- Directive: Please retype every line of the listing below exactly as it appears.

________________________

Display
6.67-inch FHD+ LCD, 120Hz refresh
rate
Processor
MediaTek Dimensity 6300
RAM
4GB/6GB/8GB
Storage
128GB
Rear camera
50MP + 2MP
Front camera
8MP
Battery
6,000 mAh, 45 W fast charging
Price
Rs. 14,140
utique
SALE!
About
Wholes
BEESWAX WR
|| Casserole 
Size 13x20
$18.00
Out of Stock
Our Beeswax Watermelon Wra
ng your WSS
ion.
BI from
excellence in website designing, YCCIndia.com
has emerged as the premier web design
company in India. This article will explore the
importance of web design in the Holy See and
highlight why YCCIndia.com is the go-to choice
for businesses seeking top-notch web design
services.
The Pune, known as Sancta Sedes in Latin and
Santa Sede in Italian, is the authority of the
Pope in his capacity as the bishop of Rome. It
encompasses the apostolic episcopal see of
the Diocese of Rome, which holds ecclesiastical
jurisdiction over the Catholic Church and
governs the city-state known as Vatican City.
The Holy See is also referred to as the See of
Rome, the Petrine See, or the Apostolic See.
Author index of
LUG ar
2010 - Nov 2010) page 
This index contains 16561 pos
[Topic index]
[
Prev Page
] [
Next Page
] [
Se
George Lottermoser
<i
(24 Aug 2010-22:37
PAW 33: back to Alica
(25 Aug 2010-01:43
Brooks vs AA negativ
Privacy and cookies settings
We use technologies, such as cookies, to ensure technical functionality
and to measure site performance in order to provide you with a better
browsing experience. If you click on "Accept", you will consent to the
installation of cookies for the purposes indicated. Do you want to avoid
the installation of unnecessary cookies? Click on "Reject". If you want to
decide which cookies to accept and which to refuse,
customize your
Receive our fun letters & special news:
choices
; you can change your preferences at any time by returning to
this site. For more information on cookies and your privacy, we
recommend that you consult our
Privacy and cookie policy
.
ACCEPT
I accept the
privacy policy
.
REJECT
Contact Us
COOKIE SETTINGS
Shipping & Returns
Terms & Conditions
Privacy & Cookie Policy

________________________

- Response area:
Display
6.67-inch FHD+ LCD, 120Hz refresh
rate
Processor
MediaTek Dimensity 6300
RAM
4GB/6GB/8GB
Storage
128GB
Rear camera
50MP + 2MP
Front camera
8MP
Battery
6,000 mAh, 45 W fast charging
Price
Rs. 14,140
utique
SALE!
About
Wholes
BEESWAX WR
|| Casserole 
Size 13x20
$18.00
Out of Stock
Our Beeswax Watermelon Wra
ng your WSS
ion.
BI from
excellence in website designing, YCCIndia.com
has emerged as the premier web design
company in India. This article will explore the
importance of web design in the Holy See and
highlight why YCCIndia.com is the go-to choice
for businesses seeking top-notch web design
services.
The Pune, known as Sancta Sedes in Latin and
Santa Sede in Italian, is the authority of the
Pope in his capacity as the bishop of Rome. It
encompasses the apostolic episcopal see of
the Diocese of Rome, which holds ecclesiastical
jurisdiction over the Catholic Church and
governs the city-state known as Vatican City.
The Holy See is also referred to as the See of
Rome, the Petrine See, or the Apostolic See.
Author index of
LUG ar
2010 - Nov 2010) page 
This index contains 16561 pos
[Topic index]
[
Prev Page
] [
Next Page
] [
Se
George Lottermoser
<i
(24 Aug 2010-22:37
PAW 33: back to Alica
(25 Aug 2010-01:43
Brooks vs AA negativ
Privacy and cookies settings
We use technologies, such as cookies, to ensure technical functionality
and to measure site performance in order to provide you with a better
browsing experience. If you click on "Accept", you will consent to the
installation of cookies for the purposes indicated. Do you want to avoid
the installation of unnecessary cookies? Click on "Reject". If you want to
decide which cookies to accept and which to refuse,
customize your
Receive our fun letters & special news:
choices
; you can change your preferences at any time by returning to
this site. For more information on cookies and your privacy, we
recommend that you consult our
Privacy and cookie policy
.
ACCEPT
I accept the
privacy policy
.
REJECT
Contact Us
COOKIE SETTINGS
Shipping & Returns
Terms & Conditions
Privacy & Cookie Policy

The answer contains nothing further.